Page text:
Colonel Stanley Andrews (December 18, 1894 – December 31, 1994) was a journalist and U.S. Army officer from Missouri who headed both the Office of Foreign Agricultural Relations of the U.S. Department of Agriculture and the Technical Cooperation Administration of the U.S. Department of State. Colonel Andrews was a veteran of both World War I and World War II. Andrews wrote an unpublished memoir, Journal of a Retread, a copy of which he donated to the Truman Presidential Library along with transfer of its copyright to the public domain.

Swearing in of Stanley Andrews as Administrator, Technical Cooperation Administration, by State Department Chief of Protocol John F. Simmons, as Secretary of State Dean Acheson observes, April 24, 1952. U.S. Department of State photo, Truman Presidential Library, catalog number 72-116

==Biography==
Stanley Andrews was born at High Point, Missouri, 18 December 1894, the son of George R. and Martha Ann (Board) Andrews.

He graduated from the University of Missouri in 1921, having majored in journalism and agricultural economics. He was married to Florence F. Cox, only daughter of Florence Cox Walker, in 1924. They had one daughter, Florence Walker Andrews.

Your tasks:
- a) According to the text about Stanley Andrews, what did he give to the Truman Presidential Library?
- b) Rewrite the paragraph of the Stanley Andrews text that begins "He graduated from the University of Missouri" as a short list that keeps its main facts.
- c) Change the passage of the Stanley Andrews text starting at "He graduated from" and ending at "Florence Walker Andrews.", replacing "journalism" with "history".
The records that come next have no connection to the text about Stanley Andrews.

Data for review:
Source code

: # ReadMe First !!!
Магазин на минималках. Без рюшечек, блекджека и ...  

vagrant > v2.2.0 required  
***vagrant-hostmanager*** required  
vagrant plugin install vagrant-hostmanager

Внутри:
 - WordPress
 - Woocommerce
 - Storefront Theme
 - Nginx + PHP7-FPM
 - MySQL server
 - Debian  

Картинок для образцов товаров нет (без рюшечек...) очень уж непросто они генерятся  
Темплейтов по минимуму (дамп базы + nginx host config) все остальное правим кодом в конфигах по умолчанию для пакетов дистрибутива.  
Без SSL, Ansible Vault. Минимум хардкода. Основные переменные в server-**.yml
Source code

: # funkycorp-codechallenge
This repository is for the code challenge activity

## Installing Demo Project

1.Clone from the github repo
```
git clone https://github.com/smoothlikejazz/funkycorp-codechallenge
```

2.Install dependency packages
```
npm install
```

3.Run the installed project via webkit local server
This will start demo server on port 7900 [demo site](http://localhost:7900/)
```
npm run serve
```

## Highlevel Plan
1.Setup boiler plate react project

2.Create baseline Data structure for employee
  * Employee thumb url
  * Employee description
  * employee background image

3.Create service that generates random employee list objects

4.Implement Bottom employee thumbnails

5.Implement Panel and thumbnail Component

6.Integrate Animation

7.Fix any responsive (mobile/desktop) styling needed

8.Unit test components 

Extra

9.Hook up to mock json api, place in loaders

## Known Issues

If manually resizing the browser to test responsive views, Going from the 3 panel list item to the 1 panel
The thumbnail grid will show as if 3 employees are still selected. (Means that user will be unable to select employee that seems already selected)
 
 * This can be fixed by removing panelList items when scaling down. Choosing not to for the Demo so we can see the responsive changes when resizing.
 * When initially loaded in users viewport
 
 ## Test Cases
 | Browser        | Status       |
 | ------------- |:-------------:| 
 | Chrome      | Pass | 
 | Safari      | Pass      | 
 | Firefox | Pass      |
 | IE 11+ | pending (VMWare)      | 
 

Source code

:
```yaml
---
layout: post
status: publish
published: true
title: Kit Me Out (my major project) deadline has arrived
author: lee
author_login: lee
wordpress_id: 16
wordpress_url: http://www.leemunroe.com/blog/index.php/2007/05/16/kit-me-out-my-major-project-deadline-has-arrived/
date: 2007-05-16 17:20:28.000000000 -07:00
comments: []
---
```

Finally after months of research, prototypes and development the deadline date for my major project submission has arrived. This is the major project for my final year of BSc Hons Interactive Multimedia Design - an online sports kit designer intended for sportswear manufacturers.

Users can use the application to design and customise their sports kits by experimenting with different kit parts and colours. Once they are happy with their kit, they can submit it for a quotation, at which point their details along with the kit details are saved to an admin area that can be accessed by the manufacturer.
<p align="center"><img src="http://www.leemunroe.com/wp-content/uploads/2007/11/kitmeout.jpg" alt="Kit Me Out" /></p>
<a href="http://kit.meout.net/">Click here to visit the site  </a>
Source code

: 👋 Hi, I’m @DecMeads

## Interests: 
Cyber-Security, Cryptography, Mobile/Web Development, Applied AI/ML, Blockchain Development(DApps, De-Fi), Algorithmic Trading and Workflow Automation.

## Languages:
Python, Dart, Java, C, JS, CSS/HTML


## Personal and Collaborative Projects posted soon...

Answers for the exercise:
- a) He donated a copy of his unpublished memoir, Journal of a Retread, and transferred its copyright to the public domain.

- b)
- Graduated from the University of Missouri in 1921, majoring in journalism and agricultural economics
- Married Florence F. Cox, only daughter of Florence Cox Walker, in 1924
- Had one daughter, Florence Walker Andrews

- c)
He graduated from the University of Missouri in 1921, having majored in history and agricultural economics. He was married to Florence F. Cox, only daughter of Florence Cox Walker, in 1924. They had one daughter, Florence Walker Andrews.